Content starts
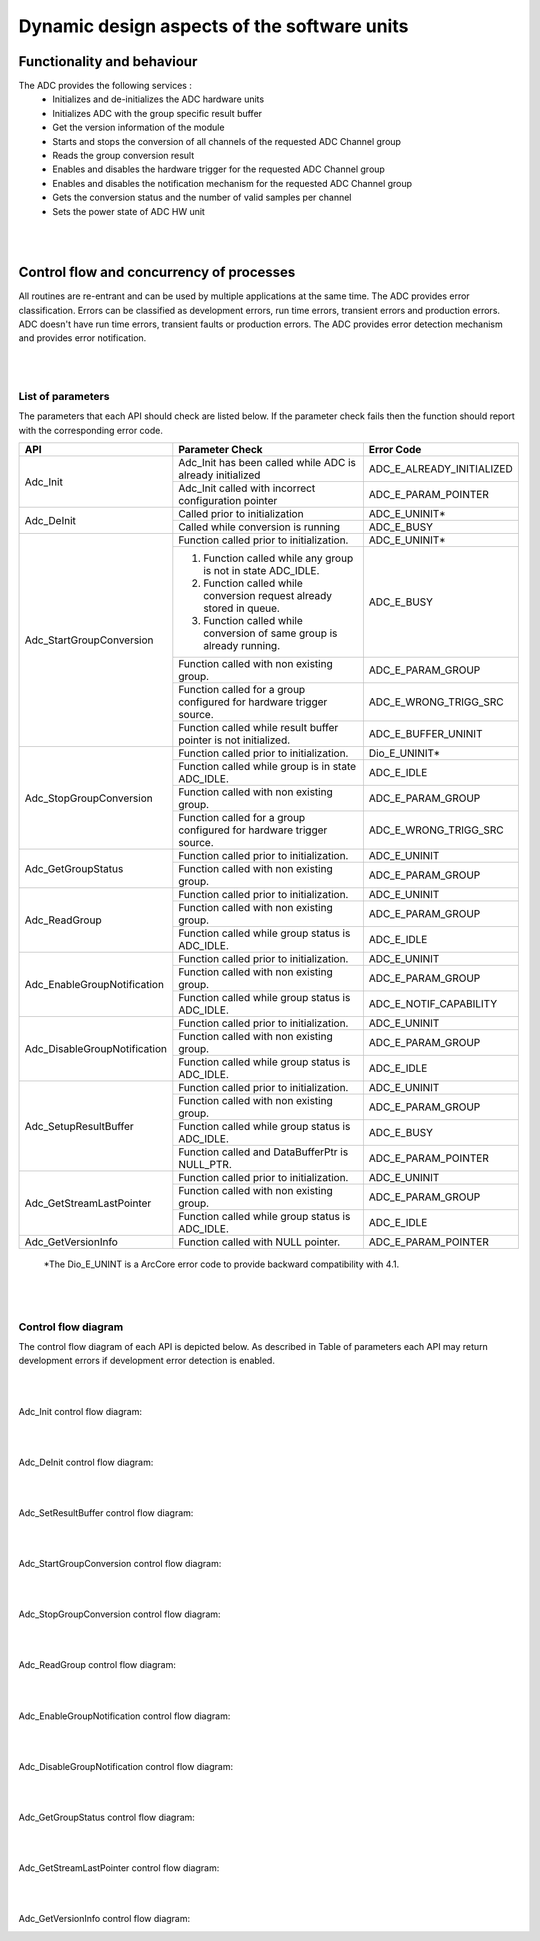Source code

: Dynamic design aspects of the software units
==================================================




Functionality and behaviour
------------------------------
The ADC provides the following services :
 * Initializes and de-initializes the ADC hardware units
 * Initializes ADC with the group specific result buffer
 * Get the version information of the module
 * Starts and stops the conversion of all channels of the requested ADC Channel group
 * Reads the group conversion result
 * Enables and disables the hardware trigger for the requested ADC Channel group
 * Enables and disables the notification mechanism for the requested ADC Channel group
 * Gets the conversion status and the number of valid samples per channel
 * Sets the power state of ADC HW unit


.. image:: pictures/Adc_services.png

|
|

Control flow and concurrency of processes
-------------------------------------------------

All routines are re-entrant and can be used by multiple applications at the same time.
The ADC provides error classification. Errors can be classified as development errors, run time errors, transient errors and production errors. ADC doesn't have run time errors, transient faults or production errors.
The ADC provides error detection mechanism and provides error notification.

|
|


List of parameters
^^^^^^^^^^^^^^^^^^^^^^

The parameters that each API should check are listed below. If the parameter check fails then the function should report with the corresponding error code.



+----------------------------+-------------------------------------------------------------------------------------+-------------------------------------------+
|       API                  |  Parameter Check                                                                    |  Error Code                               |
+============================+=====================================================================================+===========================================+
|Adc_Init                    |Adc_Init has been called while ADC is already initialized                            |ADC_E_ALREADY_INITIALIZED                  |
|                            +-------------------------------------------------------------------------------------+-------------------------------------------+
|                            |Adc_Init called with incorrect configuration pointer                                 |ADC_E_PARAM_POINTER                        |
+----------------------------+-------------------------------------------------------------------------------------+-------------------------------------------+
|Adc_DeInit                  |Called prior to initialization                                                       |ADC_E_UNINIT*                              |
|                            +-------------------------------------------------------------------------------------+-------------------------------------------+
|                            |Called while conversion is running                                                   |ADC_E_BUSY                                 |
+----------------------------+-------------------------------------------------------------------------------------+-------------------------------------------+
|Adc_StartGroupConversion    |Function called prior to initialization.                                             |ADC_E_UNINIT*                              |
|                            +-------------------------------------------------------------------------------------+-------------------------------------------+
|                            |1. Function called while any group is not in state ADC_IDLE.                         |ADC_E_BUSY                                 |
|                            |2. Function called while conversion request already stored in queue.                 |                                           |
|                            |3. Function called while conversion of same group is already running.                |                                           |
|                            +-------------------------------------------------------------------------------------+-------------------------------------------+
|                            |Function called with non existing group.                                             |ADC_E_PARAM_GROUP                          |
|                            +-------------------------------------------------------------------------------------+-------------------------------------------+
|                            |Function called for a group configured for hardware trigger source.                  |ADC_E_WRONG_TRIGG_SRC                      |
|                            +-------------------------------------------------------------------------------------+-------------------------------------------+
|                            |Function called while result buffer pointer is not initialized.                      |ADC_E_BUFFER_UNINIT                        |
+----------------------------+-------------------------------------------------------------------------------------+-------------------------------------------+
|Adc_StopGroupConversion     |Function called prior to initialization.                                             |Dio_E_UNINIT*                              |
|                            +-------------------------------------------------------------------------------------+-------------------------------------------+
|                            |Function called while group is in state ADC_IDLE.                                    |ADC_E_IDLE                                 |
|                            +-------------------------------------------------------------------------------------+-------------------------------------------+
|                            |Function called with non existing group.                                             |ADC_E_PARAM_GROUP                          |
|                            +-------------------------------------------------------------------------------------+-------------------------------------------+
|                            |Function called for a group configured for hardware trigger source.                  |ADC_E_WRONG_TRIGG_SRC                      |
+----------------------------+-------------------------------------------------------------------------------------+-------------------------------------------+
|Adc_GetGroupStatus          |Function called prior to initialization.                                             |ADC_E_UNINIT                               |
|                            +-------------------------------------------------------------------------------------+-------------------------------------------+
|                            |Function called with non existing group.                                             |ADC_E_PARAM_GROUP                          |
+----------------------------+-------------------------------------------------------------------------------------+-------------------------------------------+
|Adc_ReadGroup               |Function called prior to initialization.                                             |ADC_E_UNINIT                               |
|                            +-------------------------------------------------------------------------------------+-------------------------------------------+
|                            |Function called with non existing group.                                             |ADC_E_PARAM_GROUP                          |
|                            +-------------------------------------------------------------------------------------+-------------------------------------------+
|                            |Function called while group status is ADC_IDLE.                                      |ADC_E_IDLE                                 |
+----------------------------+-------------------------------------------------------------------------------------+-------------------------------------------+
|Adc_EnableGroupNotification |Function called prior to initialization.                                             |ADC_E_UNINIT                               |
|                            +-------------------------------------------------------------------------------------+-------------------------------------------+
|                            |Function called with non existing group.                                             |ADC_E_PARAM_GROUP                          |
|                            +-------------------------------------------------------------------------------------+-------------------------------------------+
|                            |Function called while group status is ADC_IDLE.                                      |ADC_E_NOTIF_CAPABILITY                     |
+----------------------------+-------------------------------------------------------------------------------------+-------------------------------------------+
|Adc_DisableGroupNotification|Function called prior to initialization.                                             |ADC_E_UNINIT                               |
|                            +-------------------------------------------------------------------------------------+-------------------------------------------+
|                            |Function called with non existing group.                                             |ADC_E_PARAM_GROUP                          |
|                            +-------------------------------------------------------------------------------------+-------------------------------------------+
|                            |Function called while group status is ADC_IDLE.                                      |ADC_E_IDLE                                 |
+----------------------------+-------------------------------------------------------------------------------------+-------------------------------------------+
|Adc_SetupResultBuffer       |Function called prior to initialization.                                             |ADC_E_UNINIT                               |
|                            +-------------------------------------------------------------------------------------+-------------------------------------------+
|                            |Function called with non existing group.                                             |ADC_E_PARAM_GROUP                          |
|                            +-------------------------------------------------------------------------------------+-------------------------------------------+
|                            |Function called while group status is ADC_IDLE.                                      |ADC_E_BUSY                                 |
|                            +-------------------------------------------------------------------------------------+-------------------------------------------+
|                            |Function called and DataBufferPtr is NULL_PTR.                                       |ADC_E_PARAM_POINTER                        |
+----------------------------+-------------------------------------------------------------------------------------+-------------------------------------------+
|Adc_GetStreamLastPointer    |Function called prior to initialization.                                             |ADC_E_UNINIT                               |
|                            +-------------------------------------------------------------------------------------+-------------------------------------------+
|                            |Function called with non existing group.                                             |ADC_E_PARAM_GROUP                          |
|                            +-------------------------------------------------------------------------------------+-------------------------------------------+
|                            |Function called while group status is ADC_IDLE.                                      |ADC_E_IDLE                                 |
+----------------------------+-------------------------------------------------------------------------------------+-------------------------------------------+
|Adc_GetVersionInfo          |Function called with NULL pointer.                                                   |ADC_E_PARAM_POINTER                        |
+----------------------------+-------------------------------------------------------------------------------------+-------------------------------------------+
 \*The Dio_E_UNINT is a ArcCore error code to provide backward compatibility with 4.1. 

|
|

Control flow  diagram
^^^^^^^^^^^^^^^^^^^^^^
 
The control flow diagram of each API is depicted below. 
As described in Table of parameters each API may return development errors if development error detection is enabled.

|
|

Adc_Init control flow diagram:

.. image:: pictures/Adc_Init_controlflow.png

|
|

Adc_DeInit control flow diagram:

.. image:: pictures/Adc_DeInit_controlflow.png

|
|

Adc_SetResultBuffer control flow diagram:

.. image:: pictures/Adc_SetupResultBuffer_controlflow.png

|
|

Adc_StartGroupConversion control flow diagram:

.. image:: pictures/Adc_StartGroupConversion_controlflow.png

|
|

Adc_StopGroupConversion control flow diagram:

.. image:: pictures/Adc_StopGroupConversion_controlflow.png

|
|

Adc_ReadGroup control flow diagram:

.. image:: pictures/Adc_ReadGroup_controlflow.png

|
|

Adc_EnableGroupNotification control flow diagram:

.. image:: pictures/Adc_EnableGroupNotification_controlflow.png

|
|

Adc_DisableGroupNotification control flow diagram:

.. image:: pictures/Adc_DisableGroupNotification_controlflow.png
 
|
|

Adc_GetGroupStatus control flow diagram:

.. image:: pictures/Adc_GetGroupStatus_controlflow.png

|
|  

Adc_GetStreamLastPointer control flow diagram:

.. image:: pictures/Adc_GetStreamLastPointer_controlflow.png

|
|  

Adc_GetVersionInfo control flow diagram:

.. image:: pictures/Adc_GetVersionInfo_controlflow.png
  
Content ends
Content starts
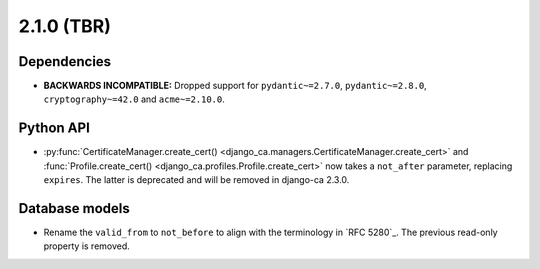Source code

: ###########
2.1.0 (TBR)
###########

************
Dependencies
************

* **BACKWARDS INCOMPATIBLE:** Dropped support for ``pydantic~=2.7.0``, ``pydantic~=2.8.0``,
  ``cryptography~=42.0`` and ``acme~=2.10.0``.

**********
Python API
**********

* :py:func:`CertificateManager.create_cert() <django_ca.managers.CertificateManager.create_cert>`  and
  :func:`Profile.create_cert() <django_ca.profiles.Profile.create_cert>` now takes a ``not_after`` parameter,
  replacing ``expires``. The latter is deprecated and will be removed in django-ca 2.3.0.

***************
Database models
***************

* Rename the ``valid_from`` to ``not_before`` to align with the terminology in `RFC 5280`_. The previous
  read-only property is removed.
Content ends
Print the lines above from the one with "ADC hardware units" through the one with "trigger for the requested ADC Channel group", both included, exactly as written and nothing more.

 * Initializes and de-initializes the ADC hardware units
 * Initializes ADC with the group specific result buffer
 * Get the version information of the module
 * Starts and stops the conversion of all channels of the requested ADC Channel group
 * Reads the group conversion result
 * Enables and disables the hardware trigger for the requested ADC Channel group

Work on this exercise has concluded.